Tour à tour chimiste, négociant en informatique, banquier, vice-ministre puis magnat du pétrole russe, Mikhaïl Khodorkovski (41 ans) symbolise bien le capitalisme débridé qui se développa, en Russie, avec l'éclatement de l'URSS, fin 1991. Le jeune homme a 25 ans à peine lorsqu'il fait son entrée dans le business.
On est en pleine époque de la perestroïka lancée quelques années plus tôt par le secrétaire général du PCUS, Mikhaïl Gorbatchev. Il s'agit alors d'encourager la libre entreprise, bannie depuis 1926, pour redonner un nouveau souffle économique au pays. Des coopératives, des petites structures commerciales émergent çà et là.
Responsable des jeunesses communistes de l'un des arrondissements de Moscou, le jeune Khodorkovski décide alors de franchir le pas. Il n'a rien à perdre, car, selon les règles en vigueur dans le système soviétique, son nom d'origine juive lui laisse peu de chance d'obtenir un poste en vue, ne serait-ce que celui de directeur d'une usine d'Etat.
Avec quelques collègues de travail, le jeune chimiste commence par vendre des ordinateurs. Bientôt ils créent leur propre banque, la Menatep, dont on dira en Russie qu'elle prospéra sur "l'or du Parti" communiste, disparu au moment de la débandade qui suivit le putsch manqué d'août 1991 contre Mikhaïl Gorbatchev. Faux, rétorquent les fondateurs de Menatep. Très vite, la banque prend de l'importance, c'est elle qui gère notamment des fonds gouvernementaux. Ses directeurs sont à tu et à toi avec l'élite dirigeante.
Comme bien d'autres oligarques russes à l'époque, Mikhaïl Khodorkovski ne rechigne pas à mettre la main à la poche, d'abord pour financer la première guerre (1994-1996) de Tchétchénie (non comptabilisée au budget), ensuite pour soutenir la campagne électorale de Boris Eltsine en 1996. Au gré de l'accord passé alors avec le Kremlin, les fonds alloués par les oligarques pour frais de campagne sont récupérés sous forme d'actions dans les fleurons de l'industrie russe. C'est ainsi que le futur magnat voit tomber dans son escarcelle une compagnie pétrolière qu'il paye le dixième de sa valeur (350 millions de dollars).

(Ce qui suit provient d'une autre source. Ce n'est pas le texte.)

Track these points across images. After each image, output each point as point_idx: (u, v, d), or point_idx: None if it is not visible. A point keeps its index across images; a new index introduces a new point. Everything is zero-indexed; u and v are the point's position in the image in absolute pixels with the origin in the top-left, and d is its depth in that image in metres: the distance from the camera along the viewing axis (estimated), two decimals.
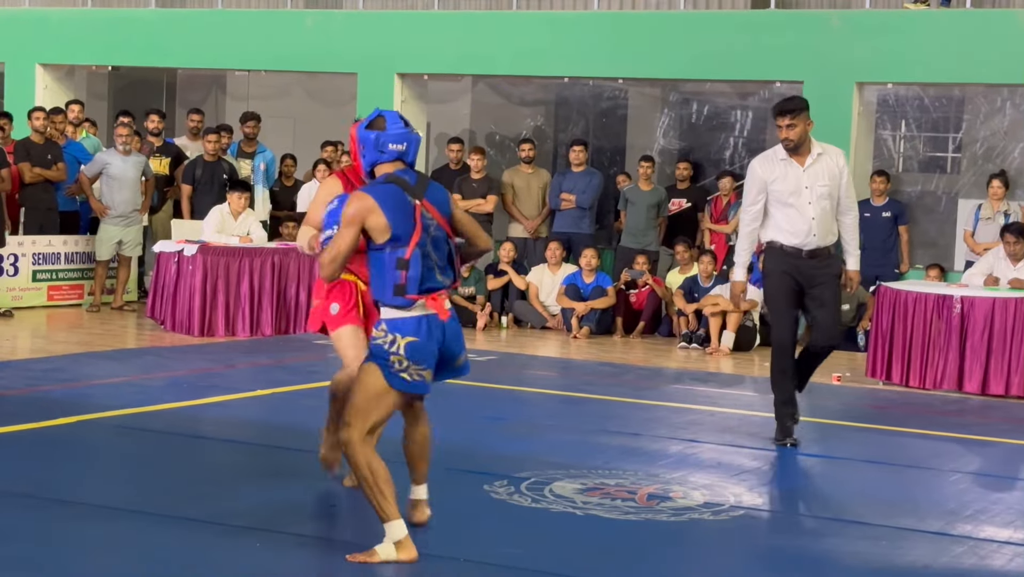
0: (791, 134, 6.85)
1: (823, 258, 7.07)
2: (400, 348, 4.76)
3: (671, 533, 5.39)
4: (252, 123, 13.20)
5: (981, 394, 9.44)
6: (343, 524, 5.36)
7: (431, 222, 4.83)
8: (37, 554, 4.76)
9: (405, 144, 4.92)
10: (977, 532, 5.61)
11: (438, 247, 4.86)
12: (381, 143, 4.90)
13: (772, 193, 7.00)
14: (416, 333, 4.77)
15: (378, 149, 4.90)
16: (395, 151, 4.91)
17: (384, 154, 4.91)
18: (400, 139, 4.91)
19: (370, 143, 4.91)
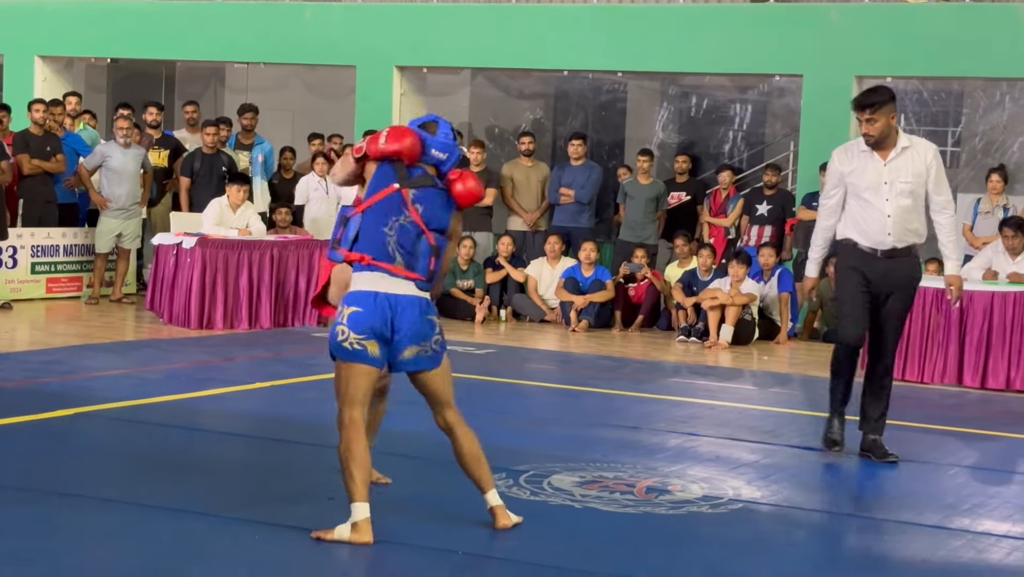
0: (871, 129, 6.36)
1: (901, 260, 6.55)
2: (344, 318, 4.88)
3: (669, 526, 5.39)
4: (250, 115, 13.20)
5: (980, 388, 9.47)
6: (341, 516, 5.33)
7: (403, 211, 4.93)
8: (34, 547, 4.75)
9: (447, 155, 5.03)
10: (975, 526, 5.61)
11: (404, 234, 4.93)
12: (426, 147, 5.00)
13: (849, 187, 6.55)
14: (360, 304, 4.88)
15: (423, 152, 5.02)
16: (436, 158, 5.02)
17: (425, 156, 5.01)
18: (445, 148, 5.03)
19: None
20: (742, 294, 11.34)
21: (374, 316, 4.88)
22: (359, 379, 4.93)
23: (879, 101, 6.36)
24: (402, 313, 4.91)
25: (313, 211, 12.84)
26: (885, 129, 6.38)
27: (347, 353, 4.89)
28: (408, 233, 4.95)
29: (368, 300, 4.89)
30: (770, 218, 12.47)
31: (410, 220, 4.94)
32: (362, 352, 4.89)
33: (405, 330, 4.92)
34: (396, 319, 4.91)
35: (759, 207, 12.54)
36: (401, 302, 4.91)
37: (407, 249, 4.94)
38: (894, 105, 6.44)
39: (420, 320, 4.95)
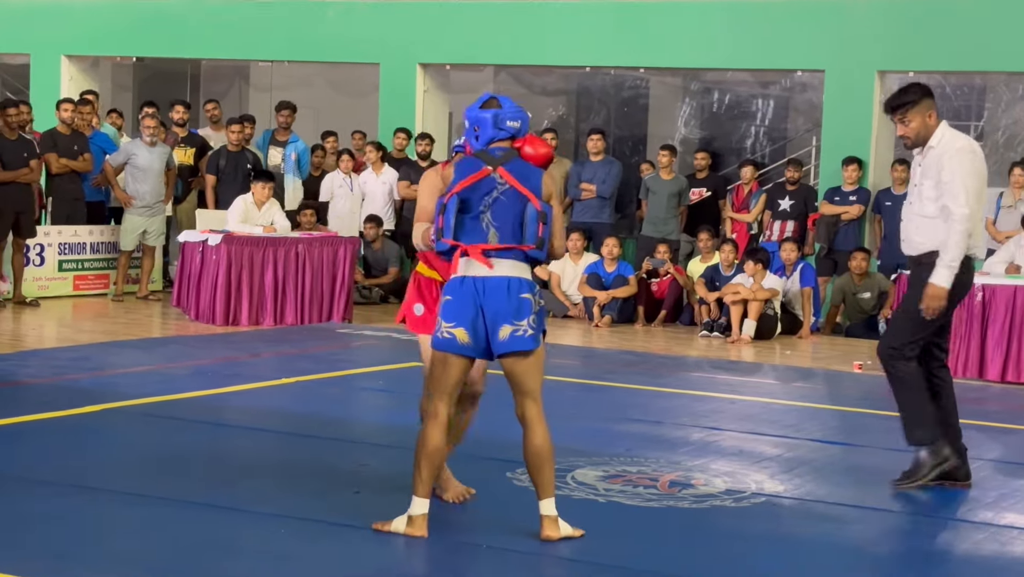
0: (906, 131, 5.93)
1: (915, 268, 6.08)
2: (440, 307, 4.94)
3: (693, 520, 5.41)
4: (287, 112, 13.25)
5: (1002, 381, 9.46)
6: (367, 511, 5.37)
7: (500, 185, 4.91)
8: (64, 541, 4.80)
9: (520, 121, 5.04)
10: (998, 519, 5.63)
11: (501, 209, 4.90)
12: (500, 120, 5.00)
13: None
14: (450, 292, 4.91)
15: (497, 127, 5.00)
16: (512, 128, 5.01)
17: (502, 131, 5.00)
18: (516, 116, 5.03)
19: (488, 122, 5.00)
20: (764, 289, 11.35)
21: (463, 301, 4.87)
22: (448, 368, 4.93)
23: (909, 101, 5.93)
24: (490, 293, 4.86)
25: (338, 208, 12.92)
26: (921, 129, 5.92)
27: (439, 342, 4.92)
28: (505, 208, 4.90)
29: (455, 286, 4.90)
30: (792, 213, 12.47)
31: (505, 188, 4.91)
32: (451, 340, 4.88)
33: (493, 310, 4.85)
34: (484, 301, 4.86)
35: (781, 202, 12.55)
36: (489, 283, 4.86)
37: (506, 222, 4.89)
38: (930, 101, 5.97)
39: (508, 298, 4.87)
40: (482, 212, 4.91)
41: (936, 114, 5.99)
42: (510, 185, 4.91)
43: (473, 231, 4.91)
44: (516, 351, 4.89)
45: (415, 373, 8.11)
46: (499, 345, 4.89)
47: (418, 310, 5.50)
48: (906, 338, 6.08)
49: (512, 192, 4.91)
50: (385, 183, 13.11)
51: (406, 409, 7.66)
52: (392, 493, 5.64)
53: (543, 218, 4.89)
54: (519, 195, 4.91)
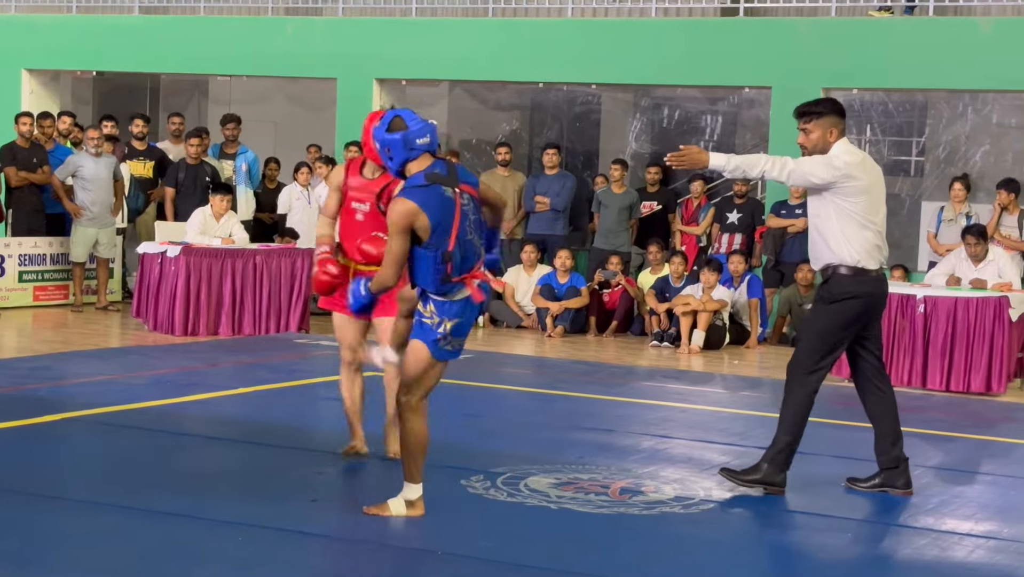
0: (805, 141, 5.91)
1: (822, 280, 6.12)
2: (447, 328, 5.24)
3: (643, 526, 5.47)
4: (232, 125, 13.38)
5: (943, 391, 9.60)
6: (323, 518, 5.42)
7: (469, 206, 5.22)
8: (21, 549, 4.80)
9: (428, 136, 5.17)
10: (939, 525, 5.71)
11: (478, 227, 5.29)
12: (409, 141, 5.15)
13: None
14: (460, 315, 5.27)
15: (408, 148, 5.15)
16: (423, 145, 5.16)
17: (414, 151, 5.17)
18: (423, 132, 5.17)
19: (398, 144, 5.15)
20: (713, 300, 11.53)
21: (468, 322, 5.34)
22: (438, 373, 5.36)
23: (816, 112, 5.92)
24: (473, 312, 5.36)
25: (295, 220, 13.02)
26: (819, 142, 5.89)
27: (447, 354, 5.31)
28: (478, 224, 5.30)
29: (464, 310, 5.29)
30: (740, 226, 12.65)
31: (472, 206, 5.25)
32: (458, 351, 5.36)
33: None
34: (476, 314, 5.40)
35: (729, 215, 12.73)
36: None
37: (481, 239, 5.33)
38: (837, 119, 5.94)
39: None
40: (471, 238, 5.24)
41: (839, 132, 5.94)
42: (472, 199, 5.25)
43: (470, 255, 5.26)
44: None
45: (372, 382, 8.24)
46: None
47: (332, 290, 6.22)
48: (817, 357, 6.09)
49: (475, 207, 5.28)
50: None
51: (363, 417, 7.80)
52: (348, 500, 5.77)
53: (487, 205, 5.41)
54: (477, 204, 5.31)
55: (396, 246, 5.12)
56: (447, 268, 5.15)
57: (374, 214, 6.23)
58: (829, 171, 5.89)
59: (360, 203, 6.31)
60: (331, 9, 14.68)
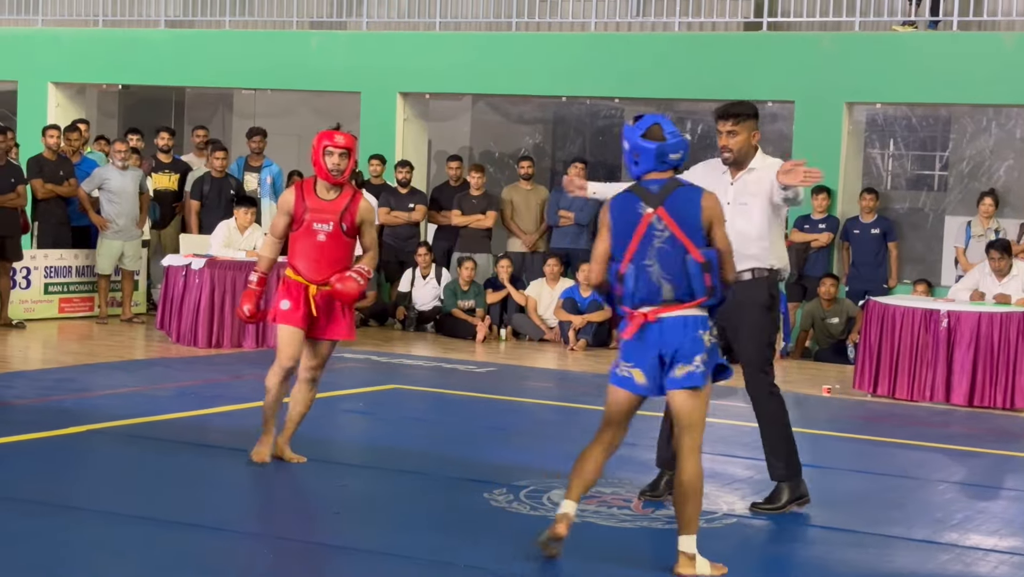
0: (731, 143, 5.82)
1: (742, 285, 5.85)
2: (620, 343, 5.03)
3: (665, 540, 5.43)
4: (258, 138, 13.47)
5: (967, 406, 9.57)
6: (347, 530, 5.45)
7: (660, 233, 4.85)
8: (45, 560, 4.84)
9: (681, 153, 4.94)
10: (963, 540, 5.70)
11: (665, 259, 4.85)
12: (663, 154, 4.91)
13: None
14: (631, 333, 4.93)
15: (660, 160, 4.92)
16: (674, 160, 4.94)
17: (664, 164, 4.93)
18: (678, 147, 4.92)
19: (651, 154, 4.90)
20: None
21: (642, 345, 4.90)
22: (618, 402, 5.05)
23: (744, 113, 5.86)
24: (667, 333, 4.86)
25: None
26: (744, 146, 5.86)
27: (614, 377, 5.01)
28: (669, 256, 4.84)
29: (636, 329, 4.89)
30: None
31: (666, 235, 4.83)
32: (628, 380, 4.96)
33: (672, 349, 4.87)
34: (663, 341, 4.86)
35: None
36: (666, 323, 4.85)
37: (672, 276, 4.84)
38: (756, 123, 5.92)
39: (684, 336, 4.87)
40: (648, 266, 4.85)
41: (759, 137, 5.94)
42: (670, 232, 4.83)
43: (646, 287, 4.85)
44: (686, 387, 4.91)
45: (395, 395, 8.29)
46: (671, 382, 4.93)
47: (285, 305, 6.36)
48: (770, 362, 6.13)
49: (673, 238, 4.83)
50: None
51: (386, 430, 7.84)
52: (371, 512, 5.78)
53: (707, 268, 4.84)
54: (676, 242, 4.83)
55: (601, 244, 4.95)
56: (618, 289, 4.89)
57: (336, 234, 6.33)
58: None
59: (322, 223, 6.35)
60: (355, 23, 14.77)
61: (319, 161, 6.30)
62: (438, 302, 12.87)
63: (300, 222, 6.34)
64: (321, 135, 6.36)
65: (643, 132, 4.93)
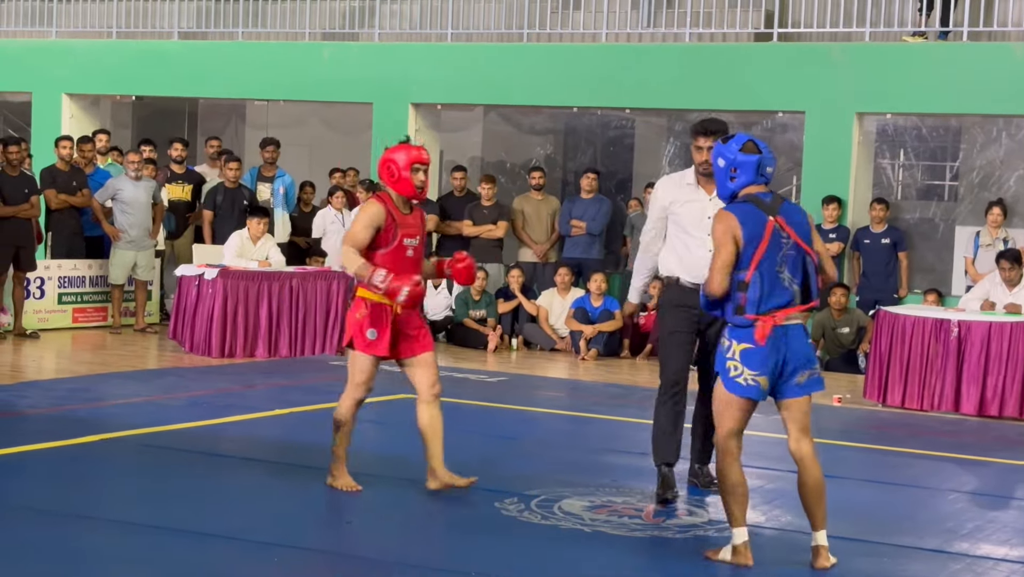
0: (708, 157, 5.97)
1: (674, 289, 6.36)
2: (736, 354, 5.09)
3: (677, 549, 5.51)
4: (271, 148, 13.53)
5: (977, 415, 9.57)
6: (360, 539, 5.47)
7: (786, 241, 5.10)
8: (58, 569, 4.86)
9: (772, 167, 5.24)
10: (974, 550, 5.72)
11: (793, 265, 5.13)
12: (762, 167, 5.17)
13: (672, 219, 6.30)
14: (751, 340, 5.07)
15: (758, 173, 5.16)
16: (770, 174, 5.21)
17: (762, 177, 5.18)
18: (772, 162, 5.22)
19: (751, 167, 5.14)
20: None
21: (766, 352, 5.08)
22: (746, 412, 5.23)
23: (721, 130, 6.05)
24: (792, 340, 5.11)
25: (330, 244, 13.15)
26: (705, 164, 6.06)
27: (739, 388, 5.13)
28: (795, 262, 5.13)
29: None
30: None
31: (790, 242, 5.11)
32: (755, 388, 5.14)
33: (796, 356, 5.13)
34: (787, 347, 5.11)
35: None
36: (791, 330, 5.11)
37: (798, 280, 5.14)
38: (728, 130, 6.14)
39: (805, 344, 5.19)
40: (779, 272, 5.10)
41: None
42: (792, 240, 5.11)
43: (778, 292, 5.09)
44: (810, 393, 5.22)
45: (405, 405, 8.30)
46: (796, 389, 5.18)
47: (372, 335, 6.05)
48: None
49: (796, 245, 5.13)
50: None
51: (397, 440, 7.87)
52: (383, 522, 5.81)
53: (819, 270, 5.21)
54: (799, 247, 5.14)
55: (722, 256, 5.07)
56: (742, 299, 5.07)
57: (420, 249, 6.23)
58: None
59: (411, 239, 6.18)
60: (367, 34, 14.84)
61: (404, 177, 6.10)
62: (449, 312, 12.91)
63: (391, 237, 6.12)
64: (406, 151, 6.15)
65: (741, 147, 5.18)
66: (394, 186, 6.14)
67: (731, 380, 5.12)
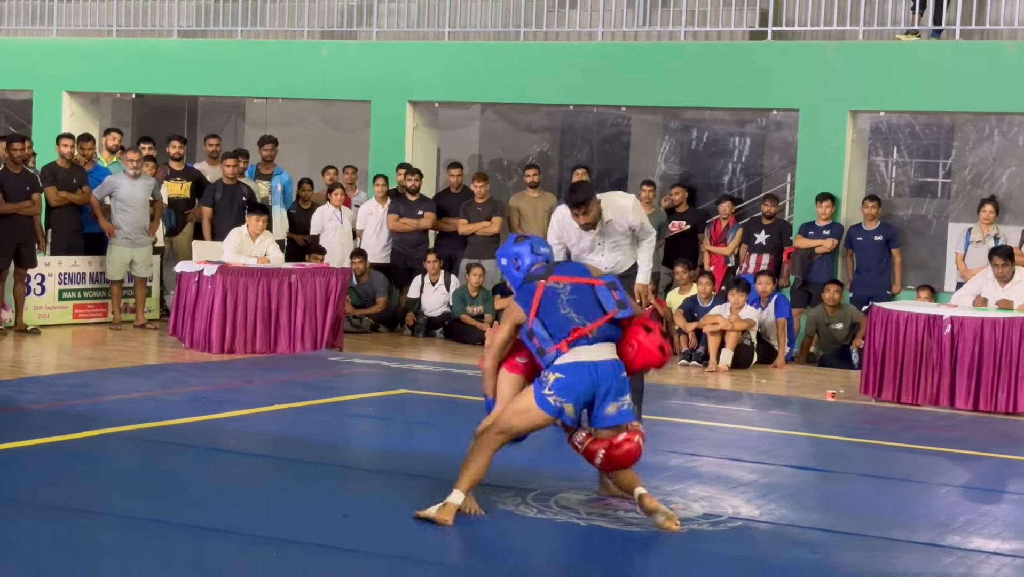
0: (588, 220, 6.87)
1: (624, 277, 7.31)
2: (549, 381, 5.68)
3: (671, 543, 5.50)
4: (269, 146, 13.60)
5: (970, 410, 9.61)
6: (357, 534, 5.48)
7: (559, 288, 5.75)
8: (58, 563, 4.89)
9: (545, 247, 6.12)
10: (966, 543, 5.73)
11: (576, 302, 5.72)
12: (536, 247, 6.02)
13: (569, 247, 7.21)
14: (563, 371, 5.67)
15: (534, 252, 5.99)
16: (546, 253, 6.07)
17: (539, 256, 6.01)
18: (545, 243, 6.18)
19: (526, 250, 6.00)
20: (741, 320, 11.61)
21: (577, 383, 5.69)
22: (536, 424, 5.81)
23: (590, 197, 6.87)
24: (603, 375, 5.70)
25: (327, 240, 13.22)
26: (596, 214, 6.89)
27: (550, 408, 5.70)
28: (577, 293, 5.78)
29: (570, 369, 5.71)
30: (768, 247, 12.72)
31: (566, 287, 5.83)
32: (560, 410, 5.70)
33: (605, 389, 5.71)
34: (599, 381, 5.71)
35: (758, 236, 12.79)
36: (601, 366, 5.71)
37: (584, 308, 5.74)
38: (594, 193, 6.99)
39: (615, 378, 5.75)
40: (564, 312, 5.70)
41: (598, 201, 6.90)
42: (569, 283, 5.77)
43: (563, 327, 5.69)
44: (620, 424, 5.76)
45: (403, 400, 8.39)
46: (606, 419, 5.71)
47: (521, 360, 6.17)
48: None
49: (575, 287, 5.77)
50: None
51: (395, 435, 7.93)
52: (380, 516, 5.84)
53: (612, 287, 5.77)
54: (582, 287, 5.77)
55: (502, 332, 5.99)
56: (535, 344, 5.77)
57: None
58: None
59: None
60: (365, 33, 14.89)
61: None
62: (447, 308, 12.98)
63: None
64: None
65: (514, 241, 6.06)
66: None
67: (543, 397, 5.68)
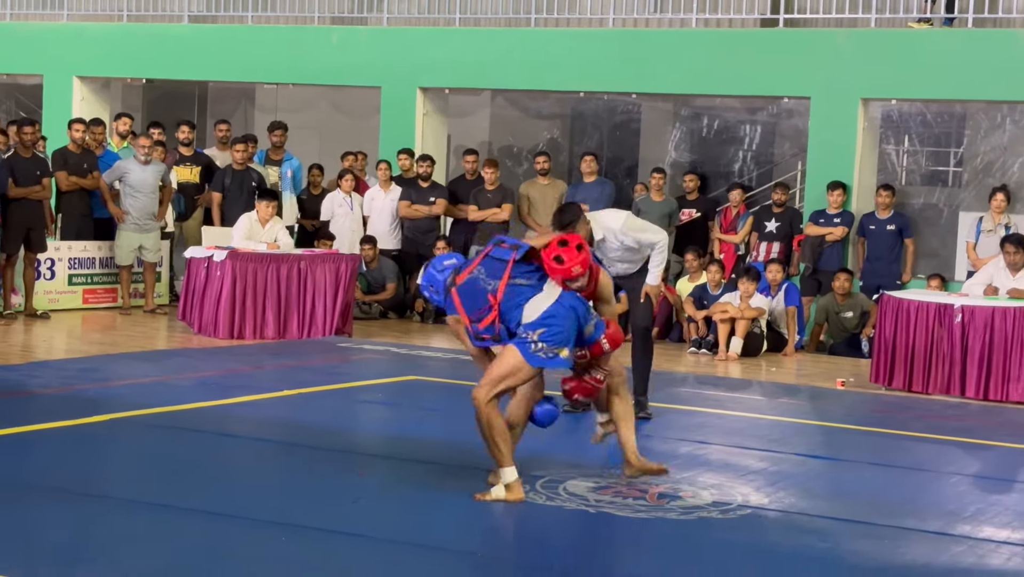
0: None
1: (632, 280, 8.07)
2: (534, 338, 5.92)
3: (680, 531, 5.50)
4: (279, 132, 13.60)
5: (980, 399, 9.58)
6: (366, 518, 5.50)
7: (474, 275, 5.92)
8: (68, 547, 4.90)
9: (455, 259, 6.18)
10: (976, 532, 5.71)
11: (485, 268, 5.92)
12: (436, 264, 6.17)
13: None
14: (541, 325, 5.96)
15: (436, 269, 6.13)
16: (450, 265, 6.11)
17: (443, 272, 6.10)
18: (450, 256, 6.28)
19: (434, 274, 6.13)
20: (751, 308, 11.60)
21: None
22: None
23: (575, 219, 6.91)
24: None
25: (337, 226, 13.22)
26: (587, 235, 7.02)
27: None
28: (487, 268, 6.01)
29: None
30: (778, 235, 12.70)
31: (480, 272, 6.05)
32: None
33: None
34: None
35: (768, 224, 12.76)
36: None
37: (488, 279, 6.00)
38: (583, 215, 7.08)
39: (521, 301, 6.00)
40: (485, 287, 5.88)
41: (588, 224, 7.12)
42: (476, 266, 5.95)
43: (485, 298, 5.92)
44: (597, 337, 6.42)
45: (412, 386, 8.40)
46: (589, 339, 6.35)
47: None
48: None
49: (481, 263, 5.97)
50: (393, 201, 13.42)
51: (404, 421, 7.95)
52: (389, 502, 5.87)
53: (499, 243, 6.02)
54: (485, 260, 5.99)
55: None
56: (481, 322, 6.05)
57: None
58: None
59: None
60: (375, 19, 14.88)
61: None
62: None
63: None
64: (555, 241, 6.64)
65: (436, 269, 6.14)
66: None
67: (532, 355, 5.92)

Doué d'une énergie hors du commun, le jeune homme veut faire de Ioukos une société à l'occidentale, avec un management et une comptabilité transparentes. Les activités de la banque Menatep passent alors au second plan, surtout après le krach boursier de 1998. Qu'importe si les petits épargnants sont totalement floués. Qu'importe si, au passage, les créanciers allemands et japonais perdent 240 millions de dollars.
Mikhaïl Khodorkovski va bientôt se consacrer uniquement à Ioukos. Il voit grand, ambitionne de financer la construction d'un oléoduc vers la Chine, noue des liens privilégiés avec la Maison Blanche à Washington et les majors américaines, finance des programmes éducatifs, des partis politiques, et finit par énerver le nouveau locataire du Kremlin.
Le 25 octobre 2003, alors qu'il est interpellé sans ménagement par des agents cagoulés, l'oligarque pèse 8 milliards de dollars, selon le magazine américain Forbes. A la veille de son arrestation, il était en train de bâtir des plans pour céder 25 % des actions de Ioukos à Chevron ou à Exxon Mobil. L'affaire lui aurait permis d'engranger 6 milliards de dollars et donc de se poser en adversaire du pouvoir pour les élections législatives (décembre 2003) et présidentielle (mars 2004) qui s'annonçaient.